What the exercise asks :: Copy out the following data line for line, keeping every word, space, and punctuation mark unchanged.

Listed entries ::

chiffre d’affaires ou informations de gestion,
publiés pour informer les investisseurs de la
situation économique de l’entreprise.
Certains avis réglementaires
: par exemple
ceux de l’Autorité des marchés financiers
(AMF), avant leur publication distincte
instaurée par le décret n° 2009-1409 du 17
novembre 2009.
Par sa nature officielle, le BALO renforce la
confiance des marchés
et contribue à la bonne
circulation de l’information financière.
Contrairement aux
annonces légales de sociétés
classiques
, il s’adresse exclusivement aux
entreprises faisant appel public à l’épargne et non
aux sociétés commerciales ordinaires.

The completed task ::
chiffre d’affaires ou informations de gestion,
publiés pour informer les investisseurs de la
situation économique de l’entreprise.
Certains avis réglementaires
: par exemple
ceux de l’Autorité des marchés financiers
(AMF), avant leur publication distincte
instaurée par le décret n° 2009-1409 du 17
novembre 2009.
Par sa nature officielle, le BALO renforce la
confiance des marchés
et contribue à la bonne
circulation de l’information financière.
Contrairement aux
annonces légales de sociétés
classiques
, il s’adresse exclusivement aux
entreprises faisant appel public à l’épargne et non
aux sociétés commerciales ordinaires.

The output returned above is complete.